La scomparsa del cardinale Camillo Ruini, avvenuta nella tarda serata del 16 giugno a 95 anni, non è solo la perdita di una figura centrale della Chiesa italiana, ma il saluto a un pastore che ha guidato la Diocesi di Roma in stagioni cruciali, lasciando un segno indelebile anche nel cuore della nostra Caritas.
Proprio in occasione del 25° anniversario di fondazione della Caritas diocesana, il 10 ottobre 2004, il Cardinale Ruini volle fissare nella lettera pastorale “Quel paziente cammino che rende credibili” i pilastri del nostro cammino, parole che oggi, nel momento del commiato, risuonano con una forza profetica ancora intatta.
Nel suo scritto, il Cardinale ci ricordava che celebrare una ricorrenza non significa solo fare memoria dello sforzo prodotto o contare i numeri dell’assistenza, ma fare una “sosta per riprendere con maggiore vigore il cammino”. La sua visione non era mai meramente assistenziale: egli spronava la Caritas a non dimenticare la sua funzione pedagogica, esortando ogni comunità parrocchiale a farsi carico dei poveri, non come atto di facciata, ma come risposta all’amore di Dio.
Il cardinale Ruini ha sempre compreso che la povertà non è solo uno status, ma un processo di “non integrazione”. Per questo, ci ha sempre invitato a una spiritualità della condivisione e dell’essenzialità. Non ci chiedeva di essere “eroi” o “benefattori”, ma uomini e donne capaci di costruire “ponti relazionali” con chi vive nell’abbandono. Per lui, il vero servizio consisteva nel saper ascoltare l’altro, ospitando non solo le parole, ma il mondo interiore di chi incontriamo.

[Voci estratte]
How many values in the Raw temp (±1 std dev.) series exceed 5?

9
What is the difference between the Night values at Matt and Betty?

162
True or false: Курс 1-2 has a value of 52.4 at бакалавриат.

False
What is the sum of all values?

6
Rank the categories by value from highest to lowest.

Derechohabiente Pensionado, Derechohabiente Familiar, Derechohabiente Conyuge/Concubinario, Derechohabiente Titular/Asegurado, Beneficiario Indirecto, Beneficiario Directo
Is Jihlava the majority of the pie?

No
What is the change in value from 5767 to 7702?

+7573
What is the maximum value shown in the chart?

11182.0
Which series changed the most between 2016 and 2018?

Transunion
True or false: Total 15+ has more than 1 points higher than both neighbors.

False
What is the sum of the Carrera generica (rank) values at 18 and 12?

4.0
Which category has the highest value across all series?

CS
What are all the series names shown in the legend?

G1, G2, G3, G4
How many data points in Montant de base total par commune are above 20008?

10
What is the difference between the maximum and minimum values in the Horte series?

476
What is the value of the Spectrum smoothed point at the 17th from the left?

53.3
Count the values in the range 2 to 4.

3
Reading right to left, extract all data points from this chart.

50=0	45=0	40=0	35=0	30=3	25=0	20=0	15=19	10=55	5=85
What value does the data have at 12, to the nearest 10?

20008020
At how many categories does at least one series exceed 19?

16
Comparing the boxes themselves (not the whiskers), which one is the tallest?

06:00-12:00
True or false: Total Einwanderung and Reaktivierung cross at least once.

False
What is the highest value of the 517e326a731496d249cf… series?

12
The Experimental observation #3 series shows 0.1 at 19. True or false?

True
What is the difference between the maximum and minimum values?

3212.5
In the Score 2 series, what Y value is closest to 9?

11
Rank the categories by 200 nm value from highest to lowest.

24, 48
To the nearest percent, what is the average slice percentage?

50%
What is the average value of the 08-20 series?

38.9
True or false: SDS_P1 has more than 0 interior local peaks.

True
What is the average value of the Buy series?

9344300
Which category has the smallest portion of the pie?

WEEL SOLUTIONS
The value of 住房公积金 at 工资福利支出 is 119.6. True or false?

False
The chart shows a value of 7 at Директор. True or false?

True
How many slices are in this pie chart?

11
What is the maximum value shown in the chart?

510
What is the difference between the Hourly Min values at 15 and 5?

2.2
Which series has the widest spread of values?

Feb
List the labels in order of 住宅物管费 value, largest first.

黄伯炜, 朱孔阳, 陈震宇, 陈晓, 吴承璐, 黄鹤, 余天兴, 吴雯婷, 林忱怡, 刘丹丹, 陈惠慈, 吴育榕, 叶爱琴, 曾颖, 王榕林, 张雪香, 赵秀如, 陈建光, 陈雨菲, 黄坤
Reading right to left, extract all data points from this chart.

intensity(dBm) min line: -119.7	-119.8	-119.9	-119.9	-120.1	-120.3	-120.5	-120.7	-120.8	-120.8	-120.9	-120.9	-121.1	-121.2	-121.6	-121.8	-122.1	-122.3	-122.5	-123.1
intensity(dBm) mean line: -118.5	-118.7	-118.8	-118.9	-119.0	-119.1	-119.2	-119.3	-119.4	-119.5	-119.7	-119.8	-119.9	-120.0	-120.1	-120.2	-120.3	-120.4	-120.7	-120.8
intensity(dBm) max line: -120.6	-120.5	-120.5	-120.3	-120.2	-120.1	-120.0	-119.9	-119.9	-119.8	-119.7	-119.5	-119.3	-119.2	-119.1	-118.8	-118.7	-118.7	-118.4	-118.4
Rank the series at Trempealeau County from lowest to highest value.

Compiti da svolgere =>
1) Riporta il passo del testo sul cardinale Ruini compreso tra "Proprio in occasione" e "all’amore di Dio.", estremi inclusi.
2) Continua il testo in ricordo del cardinale Ruini a partire dalla sua ultima frase.
Le voci estratte non hanno alcun ruolo in questo lavoro.

Risultati attesi =>
1)
Proprio in occasione del 25° anniversario di fondazione della Caritas diocesana, il 10 ottobre 2004, il Cardinale Ruini volle fissare nella lettera pastorale “Quel paziente cammino che rende credibili” i pilastri del nostro cammino, parole che oggi, nel momento del commiato, risuonano con una forza profetica ancora intatta.
Nel suo scritto, il Cardinale ci ricordava che celebrare una ricorrenza non significa solo fare memoria dello sforzo prodotto o contare i numeri dell’assistenza, ma fare una “sosta per riprendere con maggiore vigore il cammino”. La sua visione non era mai meramente assistenziale: egli spronava la Caritas a non dimenticare la sua funzione pedagogica, esortando ogni comunità parrocchiale a farsi carico dei poveri, non come atto di facciata, ma come risposta all’amore di Dio.

2)
In quella preziosa lettera, tracciò le coordinate per il futuro, indicando nella famiglia, nei giovani e nell’impegno culturale le priorità per un’azione pastorale davvero feconda. Ci chiamò a essere “coscienza critica” di una società che cambia, restando fedeli al mandato evangelico: essere cittadini nel mondo, ma non del mondo.
Oggi, mentre piangiamo la sua scomparsa, accogliamo l’invito che egli stesso rivolse a noi, affidando il nostro futuro a Maria: “Fate quello che Egli vi dirà”. La sua testimonianza di amore per la Chiesa di Roma e per i suoi poveri resta la bussola per il nostro lavoro quotidiano. Grazie, Eminenza, per aver insegnato a questa Caritas a guardare sempre verso l’infinito, senza mai smarrire il volto di Cristo nel fratello che soffre.